Your answer should be one number: the count of lines in the data below that include "none".

> _SUPPLIED MATERIAL_:
*** Block opens ***

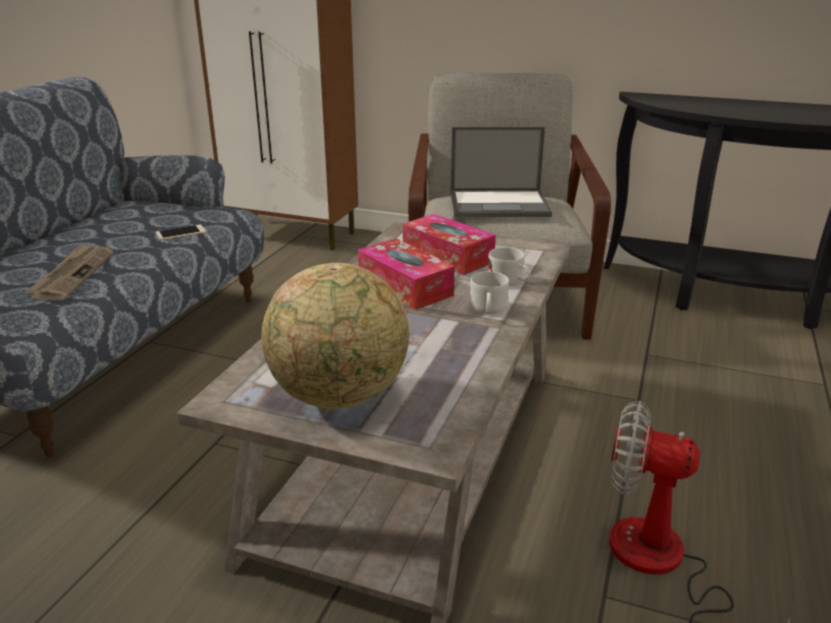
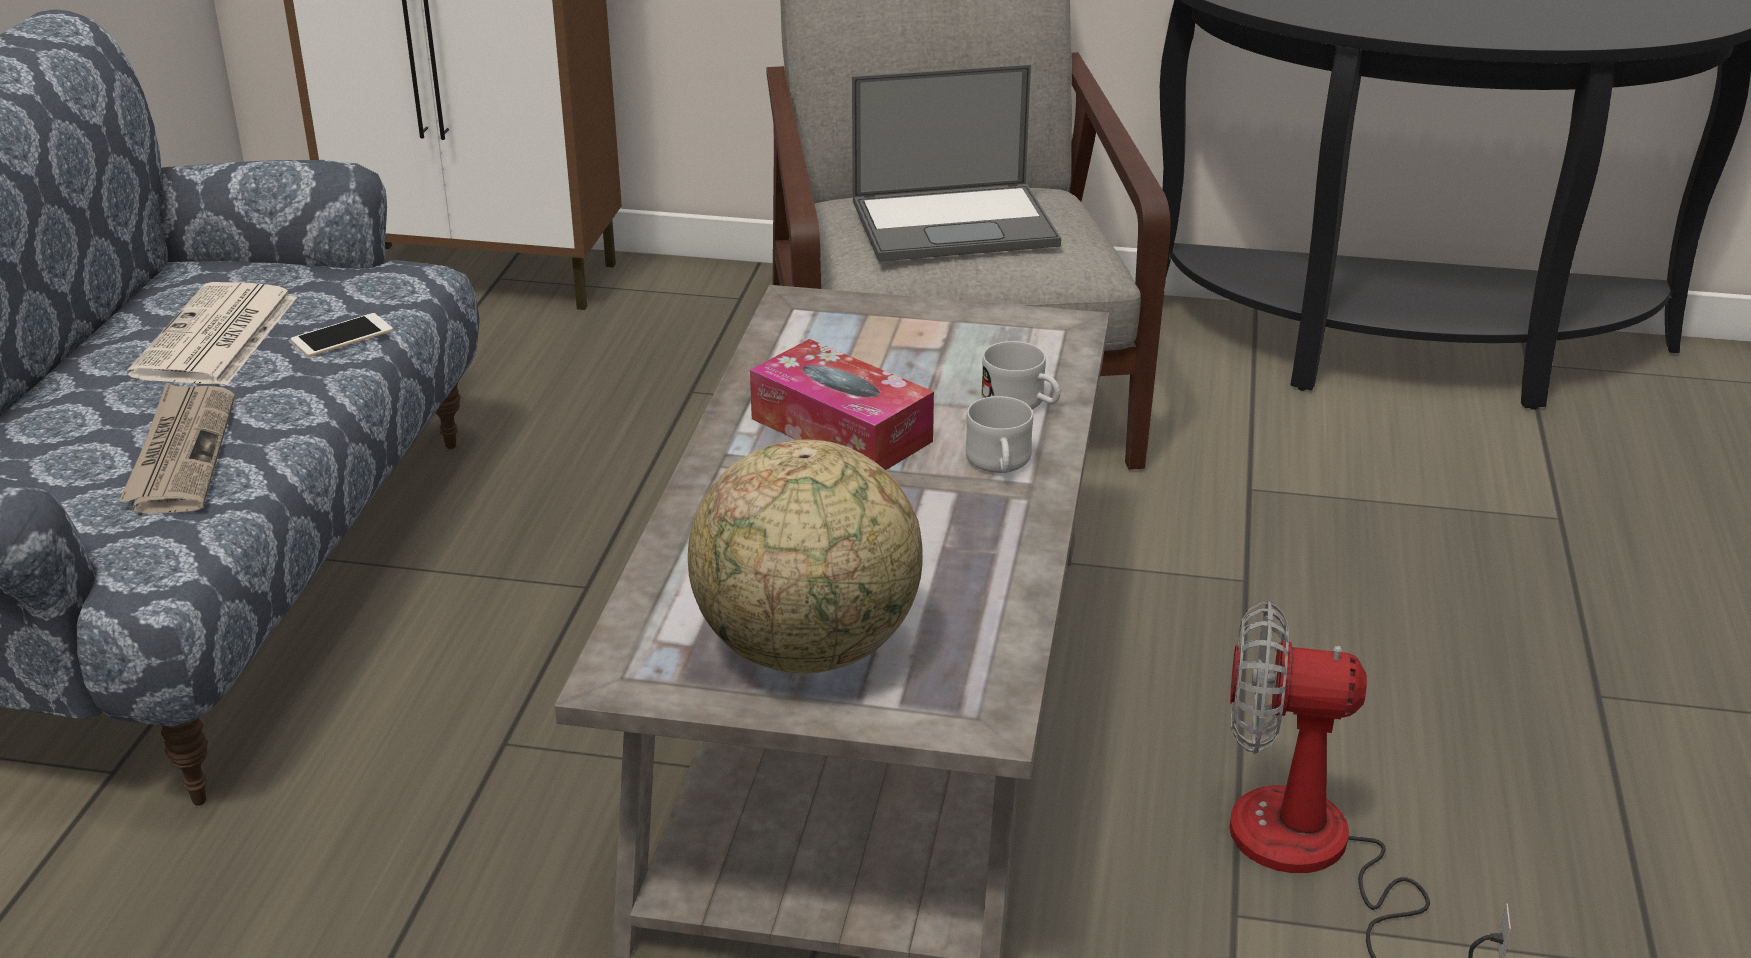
camera: 10 degrees left, 5 degrees up
(122, 229) = (216, 338): none -> newspaper
(447, 256) = (896, 357): tissue box -> none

*** Block closes ***

> _RESPONSE TO THIS EXERCISE_: 2